Open-source software started out as a grassroots movement and morphed in a short time into a mega-industry. Today, open-source code boosts modern business application delivery - allowing development and operation teams to be more agile, enjoy solutions that are custom-fit to their needs, and lower development and rollout costs.
There's no question that open-source solutions reside, quite literally, in the beating heart of nearly every enterprise. The question is, can we trust them?
Where Did open-source Come From?
The open-source revolution began, by most accounts, with the staggering success of Red Hat Linux. From the mid-1990's, and against the predictions of vendors and analysts alike, Red Hat took the open-source Linux platform and turned it into a multinational enterprise that grew from $6 million in yearly revenue in 1998 to over $2 billion in 2017.
Beyond proving that an open-source-based business model could be viable, Red Hat also proved that open-source solutions could effectively meet the needs of enterprise-class customers. This opened the door to the evolution of a whole new set of enterprise tools based on open-source platforms. Today, you'll find open-source platforms like MySQL, Linux, Hadoop, Kubernetes and more in almost every enterprise data center worldwide.
And the uptake of open-source solutions just keeps growing.
A recent report by Black Duck estimated that over 95% of applications contain open-source elements. Moreover, according to the report, company stakeholders consistently underestimated the amount of open-source software used in their organizations by 100%.
Where is open-source Hiding?
Today's agility and time to market demand that development teams integrate numerous prepackaged code components – the building blocks of applications – many, many of them open-source.
According to a recent survey by a major business analytics software vendor, 33% of software in use by organizations is pure open-source. And even the remaining 67% of enterprise solutions considered “proprietary” may incorporate open-source components, whose existence may never be disclosed to customers.
The Dark Side of open-source
The benefits of open-source are many and significant. open-source code speeds development cycles enables focus on core business functionality and tends to be more interoperable and easily customizable.
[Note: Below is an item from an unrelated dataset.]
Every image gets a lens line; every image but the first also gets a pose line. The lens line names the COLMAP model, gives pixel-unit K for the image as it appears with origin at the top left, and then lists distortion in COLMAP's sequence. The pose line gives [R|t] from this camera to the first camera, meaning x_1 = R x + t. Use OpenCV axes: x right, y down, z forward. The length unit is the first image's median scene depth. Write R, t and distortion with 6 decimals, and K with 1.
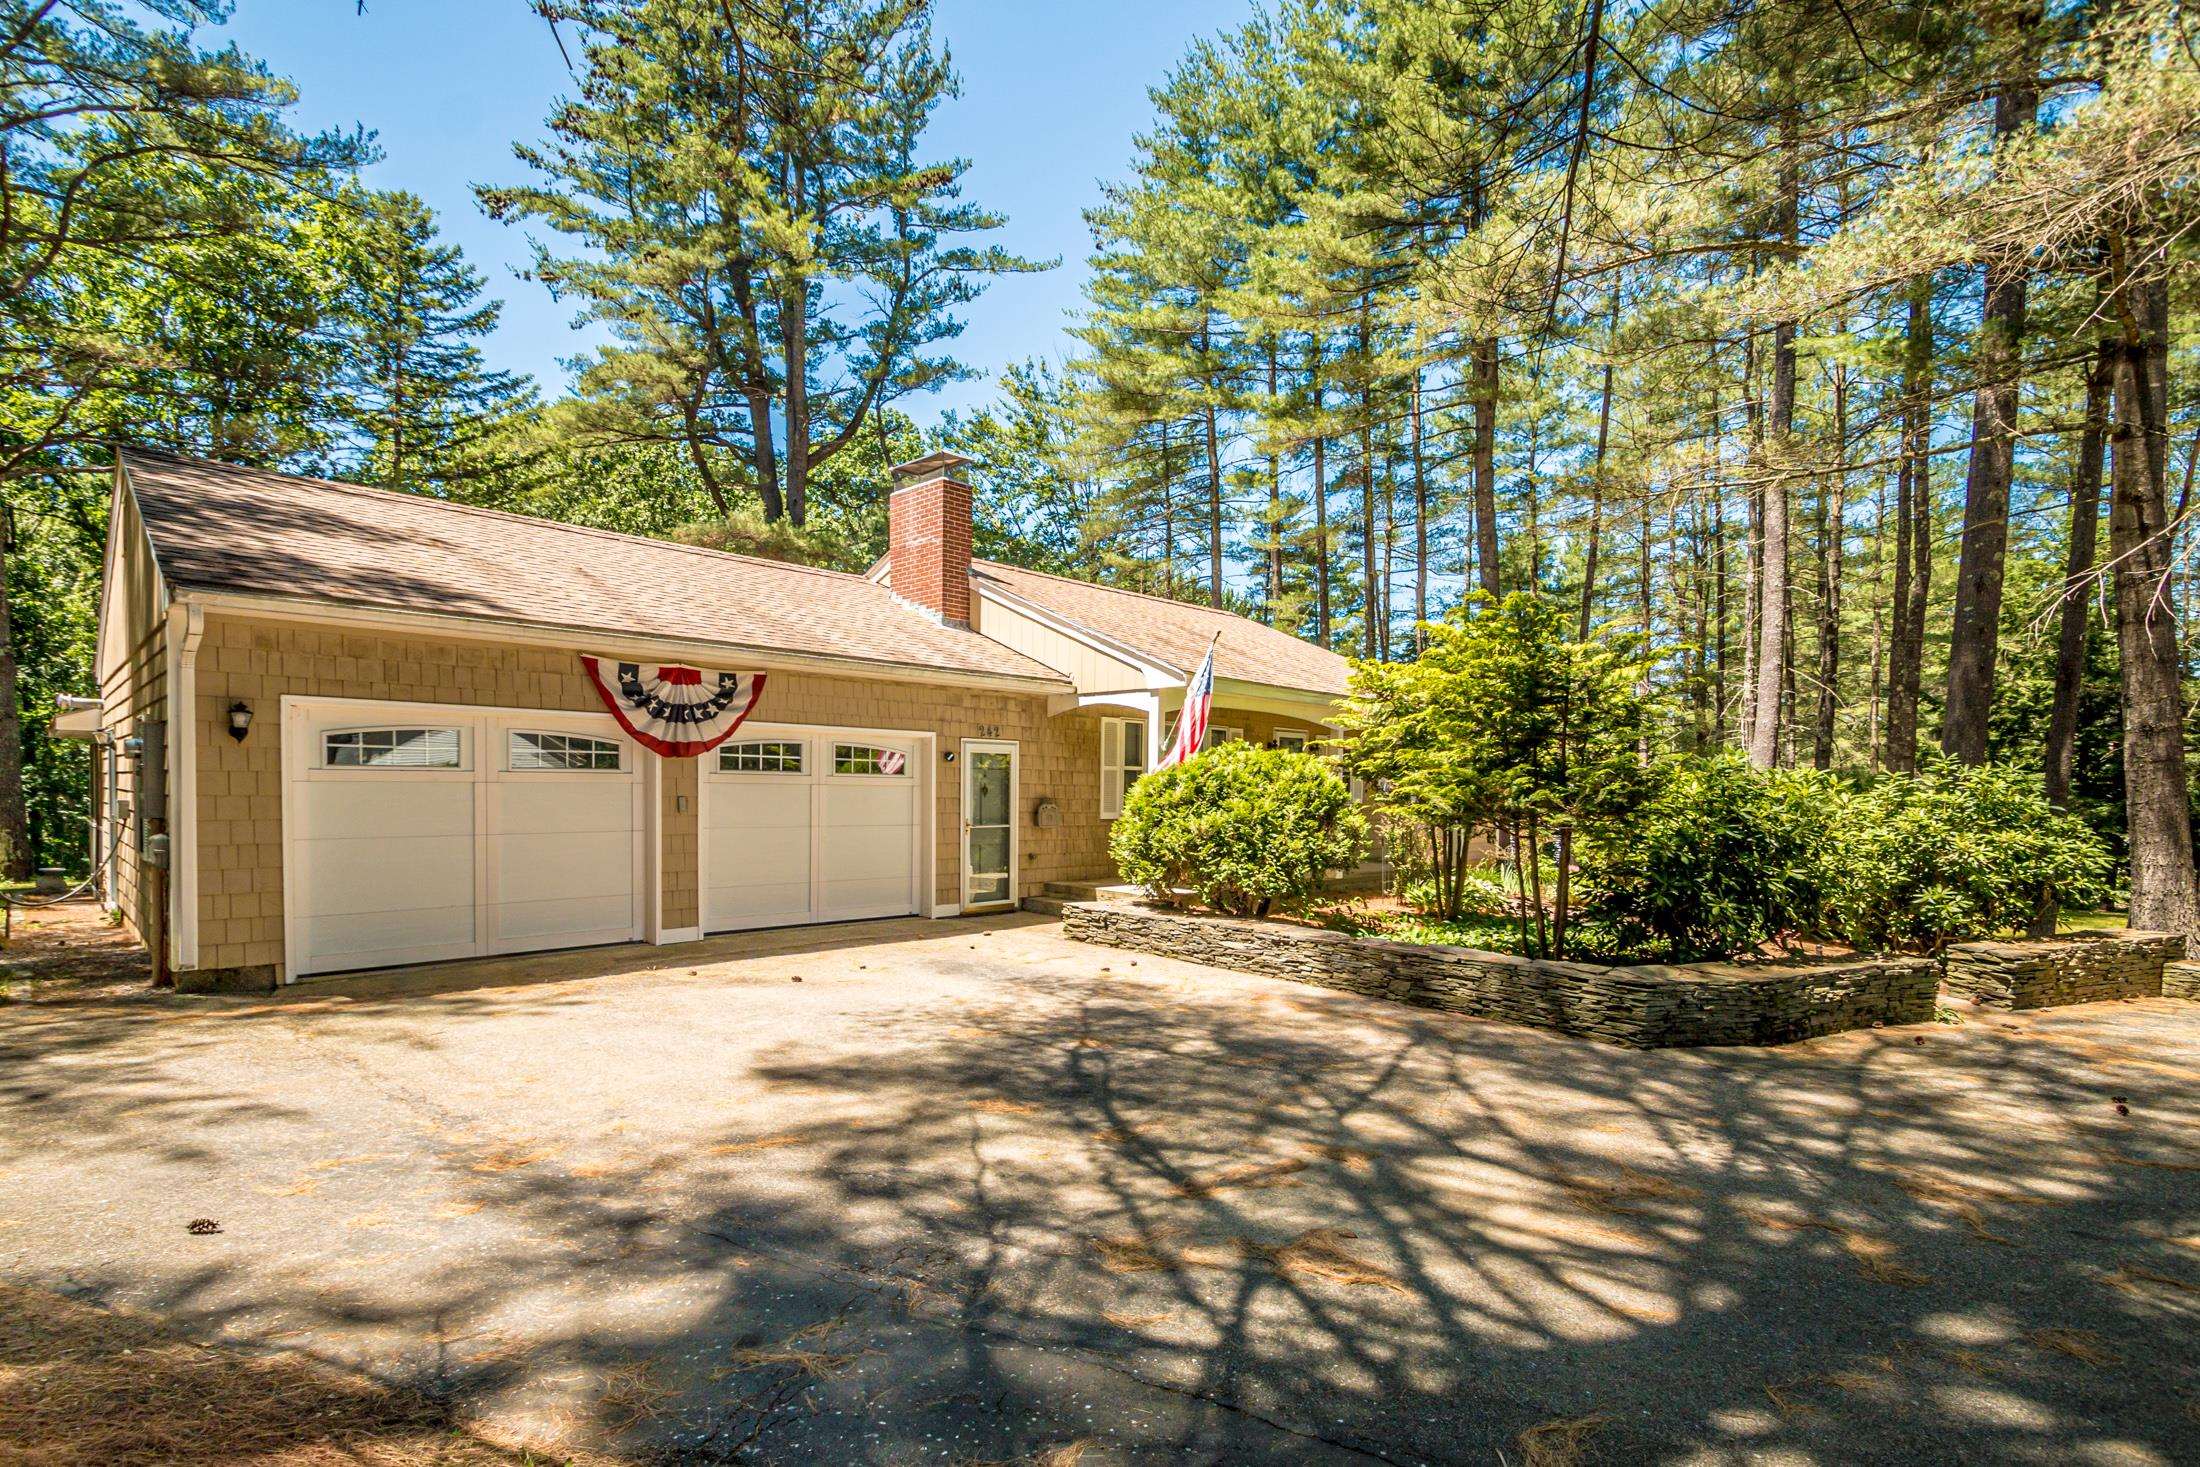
lens RADIAL K [[1087.4, 0, 1100.9], [0, 1087.4, 809.3], [0, 0, 1]] dist [-0.000290, -0.000030]
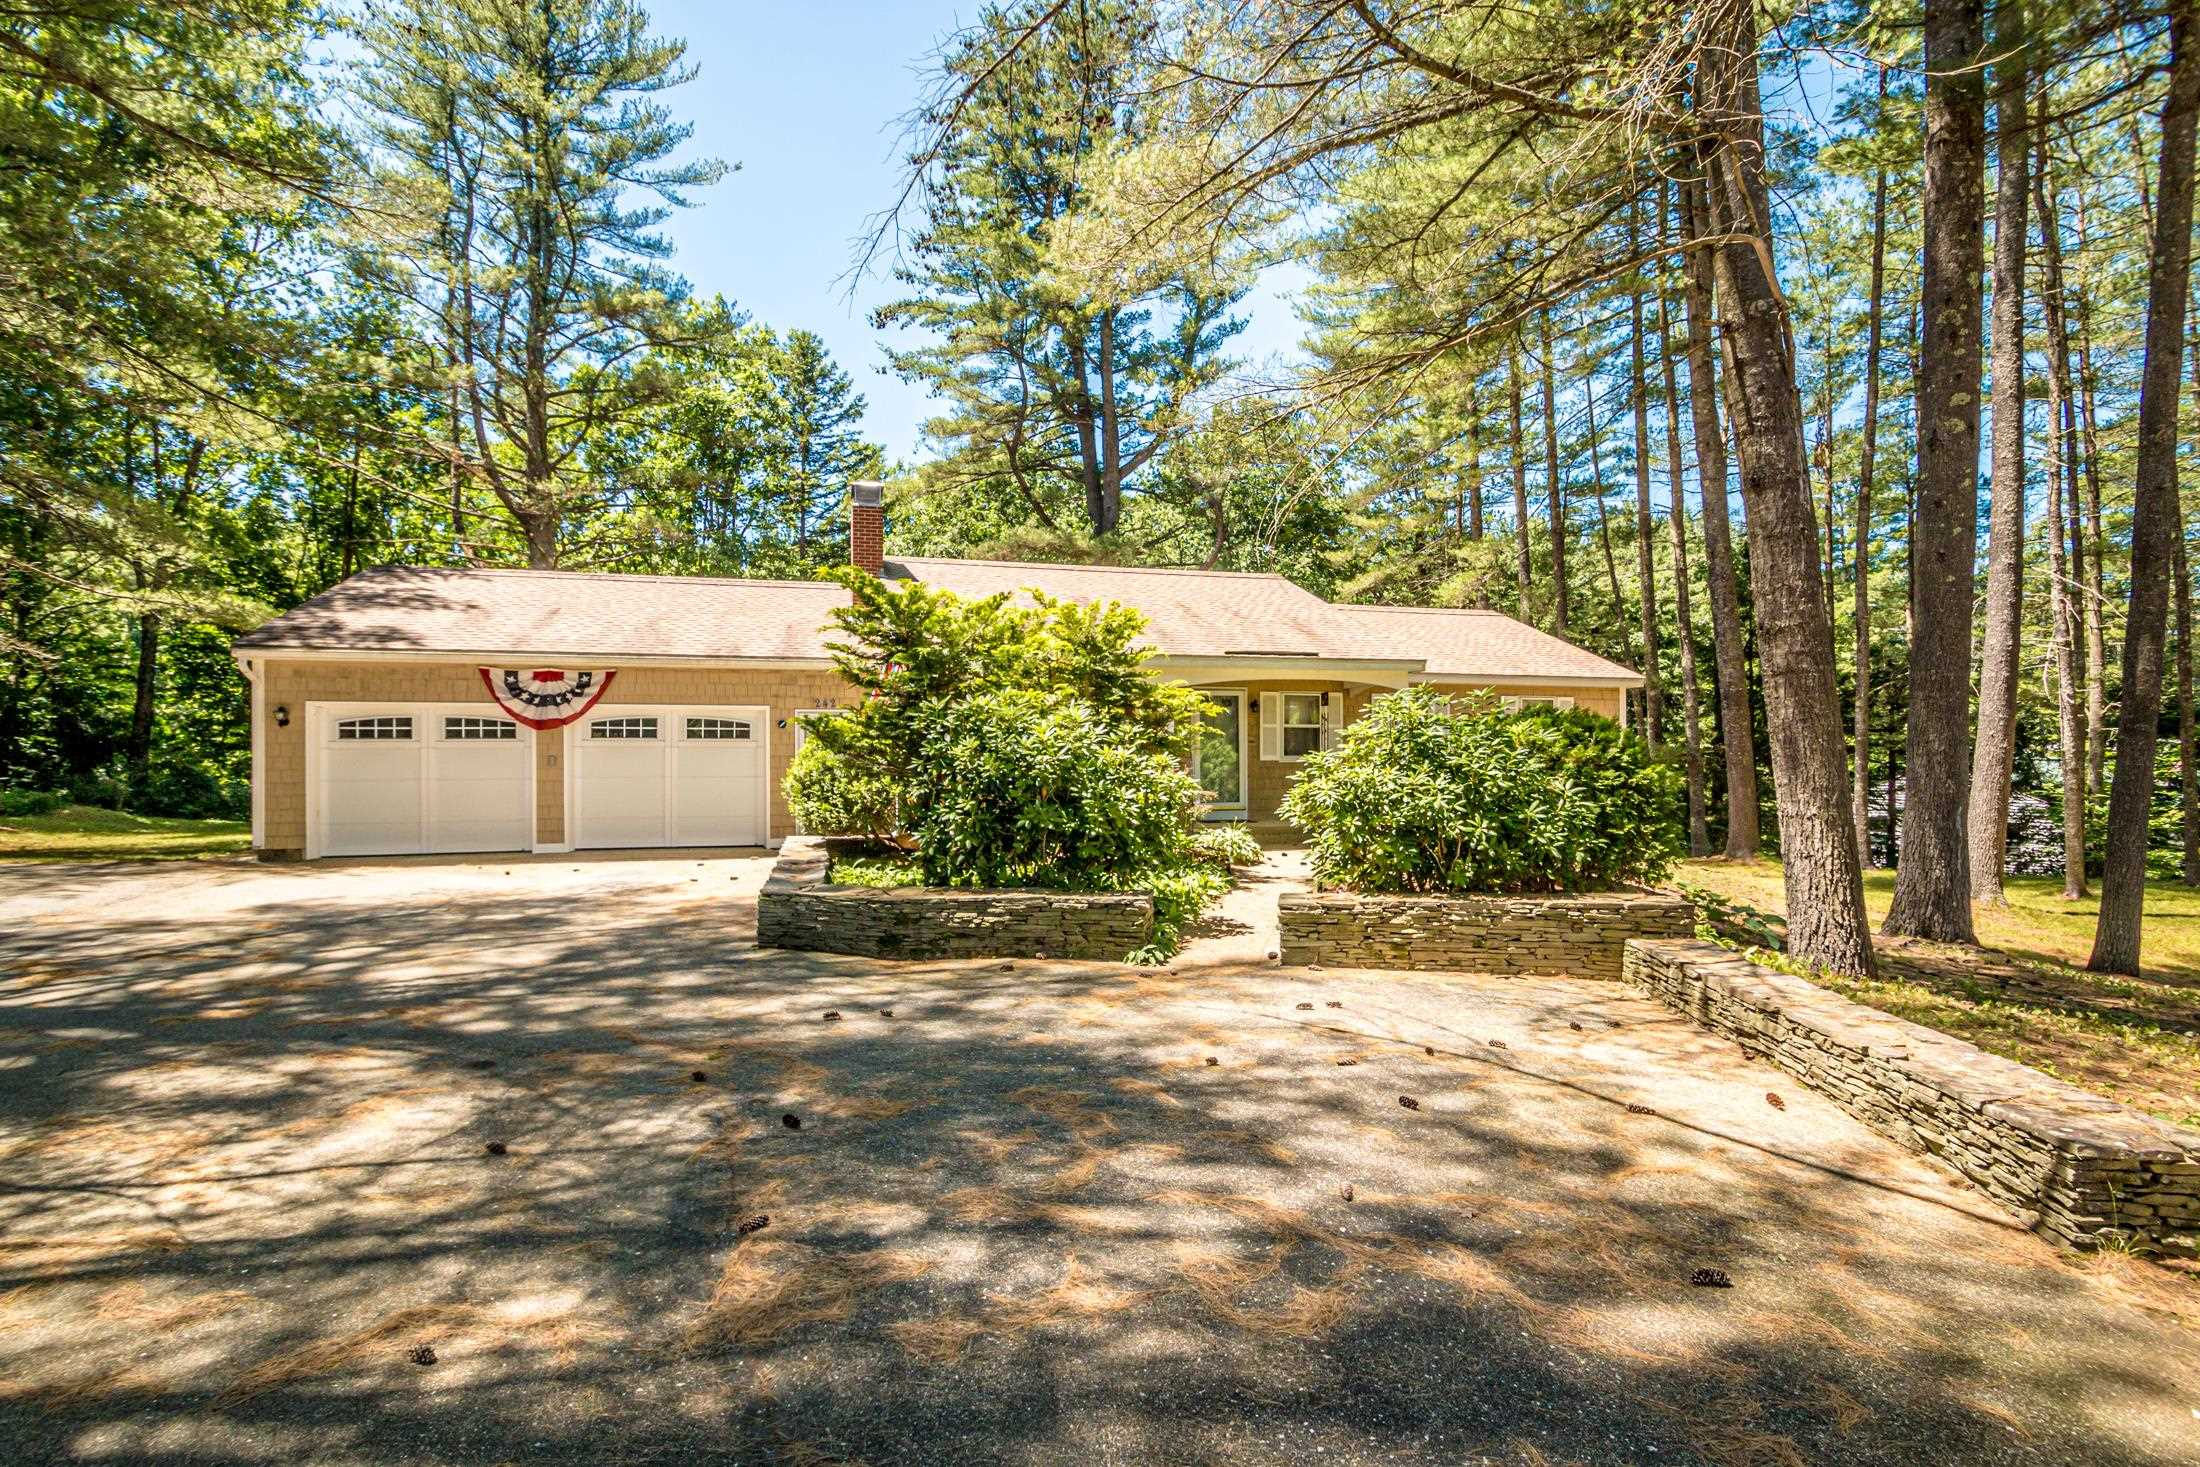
lens RADIAL K [[1073.4, 0, 1092.8], [0, 1073.4, 757.2], [0, 0, 1]] dist [-0.001057, -0.017739]
pose [[0.847771, -0.017304, -0.530081, 0.997043], [0.003075, 0.999611, -0.027713, 0.032194], [0.530354, 0.021864, 0.847494, 0.136366]]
And of course, open-source software is free – a fact that no cost-conscious enterprise can ignore.
Yet there is a darker side to open-source. Together with the benefits, open-source software and components carry hidden risks that can be potentially devastating. For example, look at Equifax. One of the most prominent and massive data breaches of 2017, in which PII from nearly 150 million customers was exposed, is now being blamed on a security flaw in an open-source component.
Many open-source security vulnerabilities have not yet been identified. Yet many - like Heartbleed, Shellshock and Poodle, to name just a few – are well known and documented. Despite this, a recent audit of financial industry applications by Black Duck found an average of 52 open-source vulnerabilities per application, with over 60% of applications containing high-risk vulnerabilities.
And there are even more hidden risks as open-source components and applications often suffer from reliability issues and unexpected runtime behaviors as a result of sub-par QA. open-source code can be preset to “dial home” to various sites, creating hazardous backdoors into mission-critical applications. And it has been known to carry embedded, yet dormant, malware – which can be remotely activated once the target application is resident in the enterprise data center. This occurs both because of the nature of open-source code – anyone can access and maliciously modify it – and owing to the fact that there's no vendor monitoring code and issuing security patches.
Enjoying The Benefits of open-source, Safely
open-source is here to stay and will continue to prosper. Organizations cannot avoid using open-source – it's imperative to remain competitive in today's hyper-competitive business ecosystem. The fact is, open-source code is running inside your data center - close to your most sensitive and valuable assets - whether you're aware of it or not.
DevOps and Security teams should be adopting tools that mitigate the risks of open-source by providing real-time visibility over open-source operation, monitoring actual code runtime activity. Because no matter what you do before runtime, you need to be sure that when open-source is misbehaving at runtime, you have the proper detection and protection tools to stop it from damaging your critical assets, your business and your reputation.